■ **What to work on**
Pull out every line from the one containing "What is the value" through the end of the records, and copy that stretch exactly as it appears.

..............................

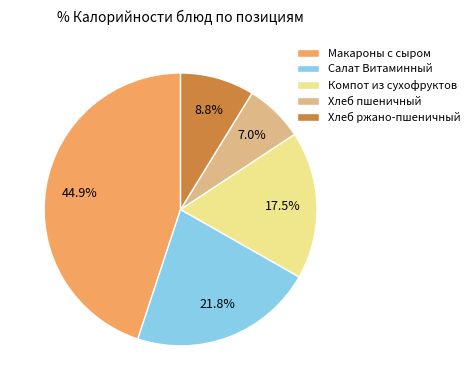

Rank the categories by value from highest to lowest.

Макароны с сыром, Салат Витаминный, Компот из сухофруктов, Хлеб ржано-пшеничный, Хлеб пшеничный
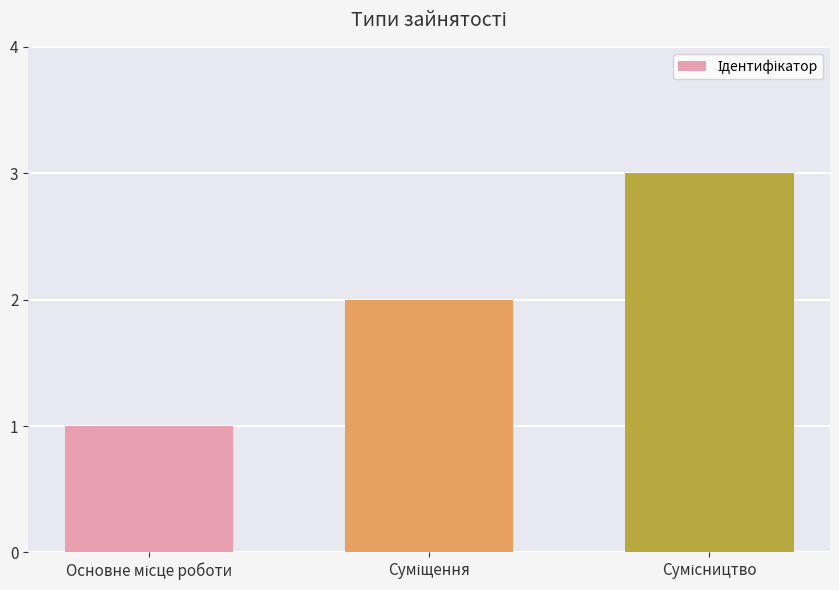

What is the average value?

2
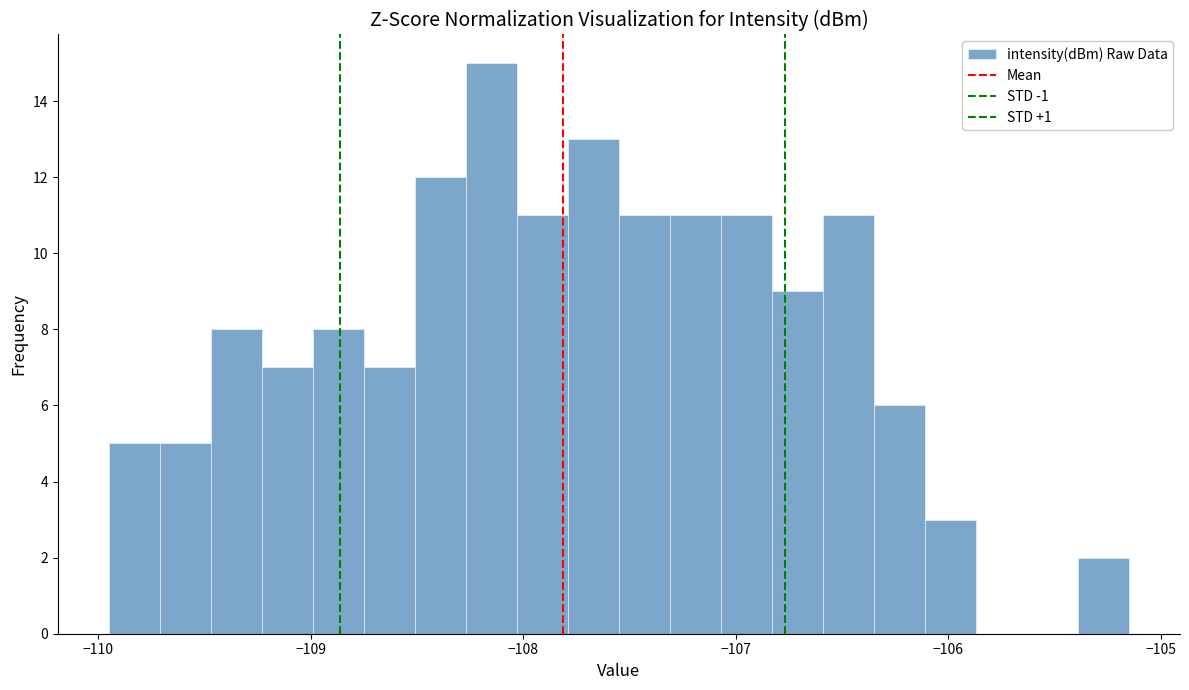

Read against the x-axis, roughly where is the centre of the tallest bar?

-108.1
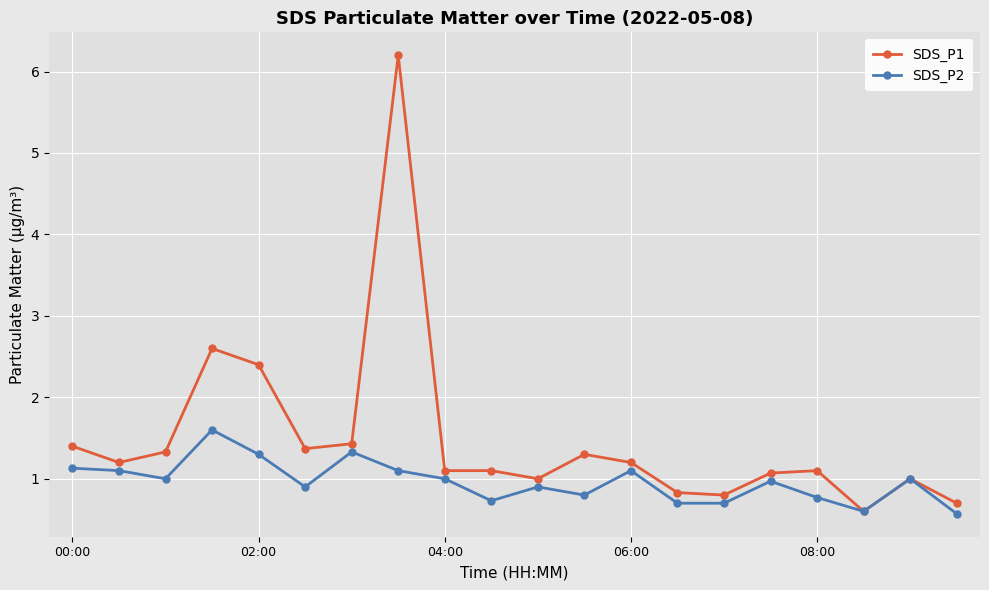

What is the value of the SDS_P1 point at the 9th from the left?

1.1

..............................

■ **Output below**
What is the value of the SDS_P1 point at the 9th from the left?

1.1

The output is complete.